• TASK ITEM: Each line of the entries, from the first to the line containing "right front paw: (977, 1153)", is to be transcribed exactly as it stands; include no other lines.
------ PROVIDED DATA ------
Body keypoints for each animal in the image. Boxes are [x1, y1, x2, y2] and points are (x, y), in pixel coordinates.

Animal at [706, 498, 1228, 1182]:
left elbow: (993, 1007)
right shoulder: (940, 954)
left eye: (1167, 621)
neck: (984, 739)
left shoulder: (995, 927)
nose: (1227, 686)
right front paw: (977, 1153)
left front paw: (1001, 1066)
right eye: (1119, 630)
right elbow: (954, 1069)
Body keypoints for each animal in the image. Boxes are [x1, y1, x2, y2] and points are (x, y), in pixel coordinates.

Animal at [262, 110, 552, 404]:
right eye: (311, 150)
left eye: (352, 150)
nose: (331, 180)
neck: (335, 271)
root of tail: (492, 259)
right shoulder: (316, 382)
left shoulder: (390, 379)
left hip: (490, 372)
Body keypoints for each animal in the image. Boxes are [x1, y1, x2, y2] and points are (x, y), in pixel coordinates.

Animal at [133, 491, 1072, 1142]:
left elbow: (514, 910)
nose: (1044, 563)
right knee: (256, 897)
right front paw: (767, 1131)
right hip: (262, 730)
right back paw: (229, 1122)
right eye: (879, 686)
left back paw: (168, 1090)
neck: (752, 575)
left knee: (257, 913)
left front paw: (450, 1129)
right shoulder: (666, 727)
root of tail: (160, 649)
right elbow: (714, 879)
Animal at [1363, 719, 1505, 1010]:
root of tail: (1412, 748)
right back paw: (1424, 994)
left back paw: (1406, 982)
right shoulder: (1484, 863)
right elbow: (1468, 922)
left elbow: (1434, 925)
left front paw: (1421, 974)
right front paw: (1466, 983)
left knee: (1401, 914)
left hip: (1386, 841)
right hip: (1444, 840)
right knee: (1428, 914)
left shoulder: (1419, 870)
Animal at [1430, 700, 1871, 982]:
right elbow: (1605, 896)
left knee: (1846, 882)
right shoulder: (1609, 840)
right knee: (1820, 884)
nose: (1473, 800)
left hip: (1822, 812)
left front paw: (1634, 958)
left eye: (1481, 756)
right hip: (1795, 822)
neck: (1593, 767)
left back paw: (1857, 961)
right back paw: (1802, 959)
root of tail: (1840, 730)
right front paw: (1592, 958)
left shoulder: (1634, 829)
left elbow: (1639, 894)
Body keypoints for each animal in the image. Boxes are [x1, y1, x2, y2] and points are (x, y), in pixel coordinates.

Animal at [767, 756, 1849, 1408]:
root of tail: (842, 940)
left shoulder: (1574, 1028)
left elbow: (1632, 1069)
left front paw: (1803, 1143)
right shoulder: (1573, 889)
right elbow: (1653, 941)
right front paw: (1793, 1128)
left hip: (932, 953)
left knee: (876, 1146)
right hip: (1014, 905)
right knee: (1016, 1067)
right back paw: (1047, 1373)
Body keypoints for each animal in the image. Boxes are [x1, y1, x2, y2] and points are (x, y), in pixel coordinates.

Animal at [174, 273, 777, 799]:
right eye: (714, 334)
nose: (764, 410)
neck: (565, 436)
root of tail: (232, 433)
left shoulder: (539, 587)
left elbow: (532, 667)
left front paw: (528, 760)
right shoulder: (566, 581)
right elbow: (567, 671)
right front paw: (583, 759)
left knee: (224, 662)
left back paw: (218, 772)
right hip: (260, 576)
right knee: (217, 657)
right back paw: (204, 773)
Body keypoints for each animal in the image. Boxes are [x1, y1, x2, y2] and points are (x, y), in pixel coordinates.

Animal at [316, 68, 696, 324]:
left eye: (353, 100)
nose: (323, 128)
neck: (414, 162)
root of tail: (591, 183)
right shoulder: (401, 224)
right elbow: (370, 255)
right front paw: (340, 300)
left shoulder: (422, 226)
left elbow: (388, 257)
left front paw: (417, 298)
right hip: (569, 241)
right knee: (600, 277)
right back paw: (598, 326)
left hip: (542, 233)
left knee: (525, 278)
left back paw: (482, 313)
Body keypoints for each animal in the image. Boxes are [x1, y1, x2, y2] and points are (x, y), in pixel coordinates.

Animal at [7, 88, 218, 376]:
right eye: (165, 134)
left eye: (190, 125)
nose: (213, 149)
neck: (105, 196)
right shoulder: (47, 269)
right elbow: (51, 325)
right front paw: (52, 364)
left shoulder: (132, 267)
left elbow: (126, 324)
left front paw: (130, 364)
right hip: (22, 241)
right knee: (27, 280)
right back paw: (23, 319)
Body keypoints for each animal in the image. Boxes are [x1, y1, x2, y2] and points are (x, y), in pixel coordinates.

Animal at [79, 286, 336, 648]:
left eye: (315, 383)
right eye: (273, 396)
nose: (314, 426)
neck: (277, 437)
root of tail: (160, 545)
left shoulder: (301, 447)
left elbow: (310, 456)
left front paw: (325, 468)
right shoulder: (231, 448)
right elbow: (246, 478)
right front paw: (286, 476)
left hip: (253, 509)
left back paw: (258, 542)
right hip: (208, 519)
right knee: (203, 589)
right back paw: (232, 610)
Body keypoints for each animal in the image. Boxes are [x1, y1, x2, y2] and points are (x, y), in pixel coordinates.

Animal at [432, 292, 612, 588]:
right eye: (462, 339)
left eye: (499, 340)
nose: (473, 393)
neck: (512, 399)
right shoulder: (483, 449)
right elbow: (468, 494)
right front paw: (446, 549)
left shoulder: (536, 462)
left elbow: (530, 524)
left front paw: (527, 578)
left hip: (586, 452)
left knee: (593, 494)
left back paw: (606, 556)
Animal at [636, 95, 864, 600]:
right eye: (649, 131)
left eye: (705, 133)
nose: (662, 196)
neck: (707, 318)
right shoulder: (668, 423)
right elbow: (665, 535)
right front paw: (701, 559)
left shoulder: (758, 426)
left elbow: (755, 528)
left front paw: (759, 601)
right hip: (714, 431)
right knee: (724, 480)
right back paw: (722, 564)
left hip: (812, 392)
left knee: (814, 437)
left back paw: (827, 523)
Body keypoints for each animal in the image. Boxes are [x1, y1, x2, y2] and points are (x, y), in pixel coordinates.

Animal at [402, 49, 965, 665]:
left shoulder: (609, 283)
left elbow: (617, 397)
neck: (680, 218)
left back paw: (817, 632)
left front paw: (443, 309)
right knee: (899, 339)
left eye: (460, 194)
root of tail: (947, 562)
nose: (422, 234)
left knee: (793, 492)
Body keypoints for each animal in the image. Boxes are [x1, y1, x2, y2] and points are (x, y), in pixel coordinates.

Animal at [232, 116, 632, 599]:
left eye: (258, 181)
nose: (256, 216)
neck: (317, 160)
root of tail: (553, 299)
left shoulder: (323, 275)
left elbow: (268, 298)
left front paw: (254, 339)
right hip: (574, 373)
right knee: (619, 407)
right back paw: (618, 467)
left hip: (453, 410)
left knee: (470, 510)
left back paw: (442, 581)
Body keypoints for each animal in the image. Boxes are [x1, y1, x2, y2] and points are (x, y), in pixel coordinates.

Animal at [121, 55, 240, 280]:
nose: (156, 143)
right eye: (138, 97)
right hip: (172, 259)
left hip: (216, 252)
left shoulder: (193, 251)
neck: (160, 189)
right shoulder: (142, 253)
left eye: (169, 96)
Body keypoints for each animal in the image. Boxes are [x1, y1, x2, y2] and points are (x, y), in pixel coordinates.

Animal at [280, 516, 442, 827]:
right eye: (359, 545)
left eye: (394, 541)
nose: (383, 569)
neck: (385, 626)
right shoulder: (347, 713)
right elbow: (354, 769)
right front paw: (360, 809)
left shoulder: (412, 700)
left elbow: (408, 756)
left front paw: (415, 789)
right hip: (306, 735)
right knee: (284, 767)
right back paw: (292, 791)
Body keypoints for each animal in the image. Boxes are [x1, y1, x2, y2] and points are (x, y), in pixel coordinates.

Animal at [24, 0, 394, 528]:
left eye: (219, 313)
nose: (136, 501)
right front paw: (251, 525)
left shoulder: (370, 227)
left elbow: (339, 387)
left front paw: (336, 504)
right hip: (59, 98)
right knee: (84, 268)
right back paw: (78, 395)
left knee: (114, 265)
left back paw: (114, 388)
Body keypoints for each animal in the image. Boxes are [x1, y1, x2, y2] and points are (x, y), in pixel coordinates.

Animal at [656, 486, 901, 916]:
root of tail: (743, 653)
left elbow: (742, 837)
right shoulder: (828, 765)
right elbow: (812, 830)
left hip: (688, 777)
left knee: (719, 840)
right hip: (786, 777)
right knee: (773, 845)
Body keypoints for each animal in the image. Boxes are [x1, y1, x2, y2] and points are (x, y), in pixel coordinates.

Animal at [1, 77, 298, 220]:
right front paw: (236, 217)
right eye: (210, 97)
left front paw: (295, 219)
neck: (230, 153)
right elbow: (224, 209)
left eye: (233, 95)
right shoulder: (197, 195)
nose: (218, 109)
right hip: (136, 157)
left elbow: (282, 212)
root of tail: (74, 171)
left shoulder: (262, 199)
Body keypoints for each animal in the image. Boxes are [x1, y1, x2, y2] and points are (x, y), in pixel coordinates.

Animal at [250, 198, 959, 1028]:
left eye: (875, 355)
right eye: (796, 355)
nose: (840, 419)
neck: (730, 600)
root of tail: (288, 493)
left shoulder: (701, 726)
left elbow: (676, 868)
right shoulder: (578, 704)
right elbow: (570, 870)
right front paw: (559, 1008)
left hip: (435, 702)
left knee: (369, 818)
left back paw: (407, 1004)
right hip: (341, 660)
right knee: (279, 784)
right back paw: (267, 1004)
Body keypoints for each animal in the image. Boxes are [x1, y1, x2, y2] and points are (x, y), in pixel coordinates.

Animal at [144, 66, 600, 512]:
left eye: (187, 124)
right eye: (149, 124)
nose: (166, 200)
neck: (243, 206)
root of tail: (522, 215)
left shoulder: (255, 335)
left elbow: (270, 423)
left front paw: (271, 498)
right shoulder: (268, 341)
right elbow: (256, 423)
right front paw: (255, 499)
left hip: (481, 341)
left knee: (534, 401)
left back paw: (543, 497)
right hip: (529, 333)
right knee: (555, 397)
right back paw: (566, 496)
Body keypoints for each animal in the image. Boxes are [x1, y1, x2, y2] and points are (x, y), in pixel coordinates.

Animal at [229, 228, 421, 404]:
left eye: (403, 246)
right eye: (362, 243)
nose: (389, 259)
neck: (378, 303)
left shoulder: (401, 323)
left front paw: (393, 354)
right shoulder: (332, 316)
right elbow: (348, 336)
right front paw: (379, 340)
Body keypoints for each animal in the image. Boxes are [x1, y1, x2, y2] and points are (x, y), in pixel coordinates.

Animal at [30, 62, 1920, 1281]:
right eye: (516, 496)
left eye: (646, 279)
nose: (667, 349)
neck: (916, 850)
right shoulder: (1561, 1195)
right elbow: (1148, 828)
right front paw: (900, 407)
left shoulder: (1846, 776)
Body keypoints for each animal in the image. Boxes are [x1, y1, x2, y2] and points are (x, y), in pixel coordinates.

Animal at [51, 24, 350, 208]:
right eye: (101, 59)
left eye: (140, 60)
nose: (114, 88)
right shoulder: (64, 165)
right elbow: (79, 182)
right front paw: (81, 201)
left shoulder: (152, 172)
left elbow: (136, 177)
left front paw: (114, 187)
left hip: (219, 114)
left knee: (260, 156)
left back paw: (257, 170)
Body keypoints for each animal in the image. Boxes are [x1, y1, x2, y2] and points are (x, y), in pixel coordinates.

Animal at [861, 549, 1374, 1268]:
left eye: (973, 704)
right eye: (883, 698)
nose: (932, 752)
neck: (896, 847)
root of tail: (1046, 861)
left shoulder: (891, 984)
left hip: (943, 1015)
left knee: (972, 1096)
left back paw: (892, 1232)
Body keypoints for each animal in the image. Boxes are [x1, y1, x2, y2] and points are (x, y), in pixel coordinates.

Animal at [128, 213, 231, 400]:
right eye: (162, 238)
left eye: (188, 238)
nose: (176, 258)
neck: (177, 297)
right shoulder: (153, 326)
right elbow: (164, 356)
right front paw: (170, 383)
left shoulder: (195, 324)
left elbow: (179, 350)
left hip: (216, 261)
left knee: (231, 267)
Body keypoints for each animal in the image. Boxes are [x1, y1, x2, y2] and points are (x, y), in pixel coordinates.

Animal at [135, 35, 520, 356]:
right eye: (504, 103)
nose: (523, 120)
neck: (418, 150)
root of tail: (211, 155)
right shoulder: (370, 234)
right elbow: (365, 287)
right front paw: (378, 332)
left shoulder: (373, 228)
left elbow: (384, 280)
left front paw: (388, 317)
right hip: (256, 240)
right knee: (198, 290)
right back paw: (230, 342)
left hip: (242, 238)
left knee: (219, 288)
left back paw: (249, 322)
------
• FINISHED EXERCISE:
Body keypoints for each animal in the image. Boxes are [x1, y1, x2, y2] and points are (x, y), in pixel coordinates.

Animal at [706, 498, 1228, 1182]:
left elbow: (993, 1007)
right shoulder: (940, 954)
left eye: (1167, 621)
neck: (984, 739)
left shoulder: (995, 927)
nose: (1227, 686)
right front paw: (977, 1153)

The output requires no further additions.